In August 2020, Heritage Action launched a pro-police pledge "for citizens, lawmakers and candidates to stand with [the] nation's law enforcement officers". Over 100 members of Congress signed the pledge. The pledge was accompanied by pro-police billboards by the group in New York City, Dallas, and Atlanta.

===Biden administration===
Following the 2020 presidential election, Heritage Action drafted and lobbied in favor of new election legislation as part of Republican efforts to tighten election laws. In May 2021, in a leaked video of a presentation to donors, Jessica Anderson, the organization's executive director at the time, citing Iowa as an example, saying, "we did it quickly and we did it quietly...Little fanfare. Honestly, nobody even noticed. My team looked at each other and we're like, 'It can't be that easy'."

As part of the organization's efforts on tightening election laws, it maintains a database, which includes 1,322 "proven instances of voter fraud" dating back to the mid-1980s,
but includes only one case from the 2020 election. Some of the cases in the database are also fraudulent voter registration incidents, rather than voter fraud.

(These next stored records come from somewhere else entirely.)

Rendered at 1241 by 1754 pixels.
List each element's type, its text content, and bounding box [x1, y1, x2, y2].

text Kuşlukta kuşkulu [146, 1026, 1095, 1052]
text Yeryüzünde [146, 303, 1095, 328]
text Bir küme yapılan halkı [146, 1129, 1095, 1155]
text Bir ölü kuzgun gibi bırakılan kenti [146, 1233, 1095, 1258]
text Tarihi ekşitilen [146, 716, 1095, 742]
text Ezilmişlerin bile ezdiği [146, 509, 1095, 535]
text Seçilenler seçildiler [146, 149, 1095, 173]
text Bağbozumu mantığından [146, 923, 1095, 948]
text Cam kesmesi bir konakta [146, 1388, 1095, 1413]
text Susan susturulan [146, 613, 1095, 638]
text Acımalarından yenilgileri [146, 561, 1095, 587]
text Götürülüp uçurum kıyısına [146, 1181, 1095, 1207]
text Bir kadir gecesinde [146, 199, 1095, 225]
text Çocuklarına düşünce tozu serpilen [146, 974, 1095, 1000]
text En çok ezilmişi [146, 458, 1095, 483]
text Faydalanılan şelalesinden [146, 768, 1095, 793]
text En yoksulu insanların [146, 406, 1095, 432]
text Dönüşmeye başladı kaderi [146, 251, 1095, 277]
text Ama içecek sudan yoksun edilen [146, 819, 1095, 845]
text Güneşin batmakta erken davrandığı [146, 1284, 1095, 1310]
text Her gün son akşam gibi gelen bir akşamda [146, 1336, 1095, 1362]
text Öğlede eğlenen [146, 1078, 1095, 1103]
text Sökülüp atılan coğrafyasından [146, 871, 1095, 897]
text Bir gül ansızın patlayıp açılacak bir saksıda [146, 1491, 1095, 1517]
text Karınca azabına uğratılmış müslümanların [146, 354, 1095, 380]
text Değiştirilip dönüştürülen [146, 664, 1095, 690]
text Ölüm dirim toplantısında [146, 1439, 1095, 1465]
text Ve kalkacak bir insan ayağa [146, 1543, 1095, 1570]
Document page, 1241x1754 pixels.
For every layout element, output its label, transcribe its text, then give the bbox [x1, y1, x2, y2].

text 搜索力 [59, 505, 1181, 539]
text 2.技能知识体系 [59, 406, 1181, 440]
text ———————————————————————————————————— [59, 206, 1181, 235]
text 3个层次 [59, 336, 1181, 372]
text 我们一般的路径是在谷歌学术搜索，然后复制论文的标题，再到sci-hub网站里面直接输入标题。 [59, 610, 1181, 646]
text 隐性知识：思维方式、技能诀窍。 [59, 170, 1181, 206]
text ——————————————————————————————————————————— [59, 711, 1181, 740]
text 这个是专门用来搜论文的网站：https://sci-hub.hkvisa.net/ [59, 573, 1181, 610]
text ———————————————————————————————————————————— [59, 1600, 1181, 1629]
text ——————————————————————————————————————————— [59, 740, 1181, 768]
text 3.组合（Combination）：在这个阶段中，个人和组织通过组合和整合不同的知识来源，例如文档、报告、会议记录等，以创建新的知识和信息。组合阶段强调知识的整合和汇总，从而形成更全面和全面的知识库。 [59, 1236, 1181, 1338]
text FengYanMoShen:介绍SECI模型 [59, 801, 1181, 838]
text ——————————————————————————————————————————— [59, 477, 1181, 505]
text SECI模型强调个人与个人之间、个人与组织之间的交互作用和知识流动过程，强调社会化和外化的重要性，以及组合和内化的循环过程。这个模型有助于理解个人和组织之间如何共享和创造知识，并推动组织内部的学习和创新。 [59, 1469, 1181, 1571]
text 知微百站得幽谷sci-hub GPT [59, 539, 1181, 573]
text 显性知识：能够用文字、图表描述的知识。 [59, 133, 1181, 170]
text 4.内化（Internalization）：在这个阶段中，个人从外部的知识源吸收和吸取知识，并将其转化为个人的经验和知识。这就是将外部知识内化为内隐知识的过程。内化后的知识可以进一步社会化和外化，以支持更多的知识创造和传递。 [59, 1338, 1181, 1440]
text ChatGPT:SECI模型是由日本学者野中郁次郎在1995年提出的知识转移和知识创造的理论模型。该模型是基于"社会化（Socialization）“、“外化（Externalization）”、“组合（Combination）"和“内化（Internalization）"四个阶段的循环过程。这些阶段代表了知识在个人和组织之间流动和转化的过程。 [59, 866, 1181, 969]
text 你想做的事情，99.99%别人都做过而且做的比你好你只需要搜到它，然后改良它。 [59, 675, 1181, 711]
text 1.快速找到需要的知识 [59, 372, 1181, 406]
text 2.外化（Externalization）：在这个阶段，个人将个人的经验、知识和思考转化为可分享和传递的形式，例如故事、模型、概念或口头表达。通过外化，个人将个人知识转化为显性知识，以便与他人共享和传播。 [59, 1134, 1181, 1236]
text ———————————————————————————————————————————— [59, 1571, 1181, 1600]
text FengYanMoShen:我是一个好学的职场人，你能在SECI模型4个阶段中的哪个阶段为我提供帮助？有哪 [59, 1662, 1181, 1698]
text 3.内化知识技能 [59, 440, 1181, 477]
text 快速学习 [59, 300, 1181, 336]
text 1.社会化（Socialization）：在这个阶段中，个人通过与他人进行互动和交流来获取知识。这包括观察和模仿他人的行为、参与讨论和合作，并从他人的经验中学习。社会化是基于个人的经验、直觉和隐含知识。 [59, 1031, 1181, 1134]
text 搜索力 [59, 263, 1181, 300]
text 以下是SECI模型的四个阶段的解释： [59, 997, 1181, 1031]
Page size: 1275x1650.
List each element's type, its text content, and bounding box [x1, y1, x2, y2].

In 2021, according to an internal Heritage Action document, a "two-year effort" was planned to work with like-minded groups to "produce model legislation for state legislatures to adopt" and hire lobbyists in "crucial states". The same year, Heritage Action published a report in which it listed its objectives as limiting who can vote by mail, preventing ballot collection, banning drop boxes, enacting stricter voter identification laws, restricting early voting, and providing greater access to partisan election observers.

==Heritage Action congressional scorecard==
Heritage Action issues a congressional scorecard, which ranks members of Congress on "votes, co-sponsorships and other legislative activity". It also has established a grassroots presence outside of Washington, D.C., with professional grassroots coordinators who recruit and train conservative "Sentinel" activists.

==Funding==
As of 2022, Heritage Action had annual revenue of $20.9 million, according to its filing with the Internal Revenue Service, reported by ProPublica.